On January 13, the Government of Canada announced that it is joining the dispute as a complaining Party pursuant to Article 31.6.5 of the Agreement.5 In its announcement, Canada indicated that it shares Mexico's view that "[t]he interpretation that the United States adopted in July 2020 is inconsistent with [the USMCA] and the understanding shared by the parties and stakeholders throughout the negotiations." In accordance with Chapter 31 of the USMCA, an independent panel will soon convene to determine whether the United States is acting in a manner inconsistent with its USMCA obligations. The next steps in the dispute settlement process are (1) composition of the panel (to be completed no later than 40 days after the panel request);6 (2) circulation of an initial panel report no later than 180 days after the appointment of the last panelist;7 and (3) circulation of a final panel report within 30 days after the initial panel report.8 The panel therefore is expected to issue its final report by September of 2022.

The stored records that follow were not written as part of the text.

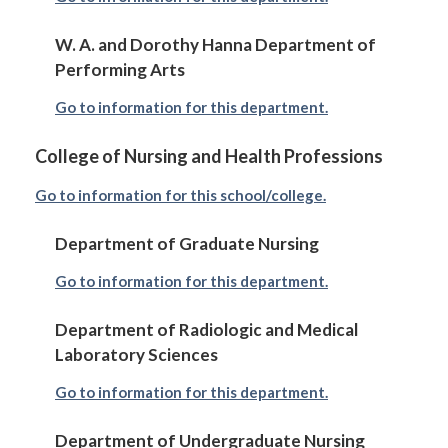
W. A. and Dorothy Hanna Department of
Performing Arts
Go to information for this department.
College of Nursing and Health Professions
Go to information for this school/college.
Department of Graduate Nursing
Go to information for this department.
Department of Radiologic and Medical
Laboratory Sciences
Go to information for this department.
Department of Undergraduate Nursing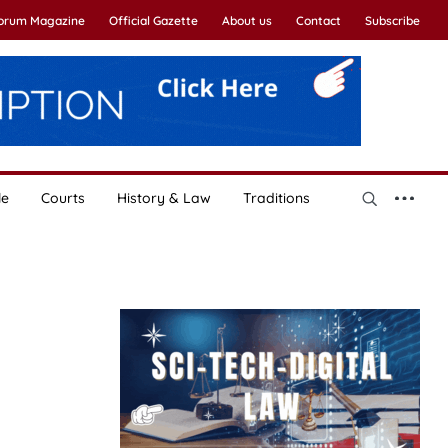
Forum Magazine
Official Gazette
About us
Contact
Subscribe
le
Courts
History & Law
Traditions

USMCA panel reports must contain (1) "findings of fact;" (2) determinations as to whether the measure at issue is inconsistent with obligations in the Agreement, or a Party has otherwise failed to carry out its obligations in the Agreement; and (3) recommendations, if the disputing Parties have jointly requested them, for the resolution of the dispute.9 If the panel in this dispute finds that a US measure is inconsistent with the United States' USMCA obligations, or that the United States has otherwise failed to carry out its obligations under the Agreement, the disputing Parties "shall endeavor to agree on the resolution of the dispute."10 If the disputing Parties are unable to agree on a resolution within the 45-day period, the complaining Parties (Canada and Mexico) would be permitted to suspend the application to the United States of benefits "of equivalent effect to the non-conformity" until the disputing Parties agree on a resolution.11
The outcome of this dispute will have important implications for automotive supply chains, though these are likely to vary significantly depending on the individual circumstances of specific producers and suppliers. Importantly, the USMCA's Rules of Procedure allow a panel to consider written views submitted by non-governmental entities during the course of the dispute, in addition to hearing the views of the disputing Party governments.12 Producers and suppliers throughout the automotive supply chain should examine the implications of the Parties' competing interpretations of the USMCA and consider strategies to protect their commercial interests.
1 Letter from Secretary Tatiana Clouthier Carrillo to US Trade Representative Katherine Tai, August 20, 2021.
2 Letter from Steve Verheul, Assistant Deputy Minister, Trade Policy and Negotiations, Government of Canada, August 26, 2021.
3 Art. 8 (Transitions) of the Appendix to Annex 4-B of the USMCA ("Automotive Appendix").
4 Automotive Appendix Art. 8.3.
5 Statement by Trade Minister Mary Ng on the implementation of rules of origin for automotive goods under the Canada-United States-Mexico Agreement, January 13, 2022.
6 USMCA Art. 31.9.
7 USMCA Art. 31.17(1)-(2). This deadline may be altered if the disputing Parties agree.
8 USMCA Art. 31.17.5. This deadline may be altered if the disputing Parties agree.
9 USMCA Art. 31.13.1.
10 USMCA Art. 31.18.
11 USMCA Art. 31.19.1.
12 Article 20, USMCA Rules of Procedure for Chapter 31.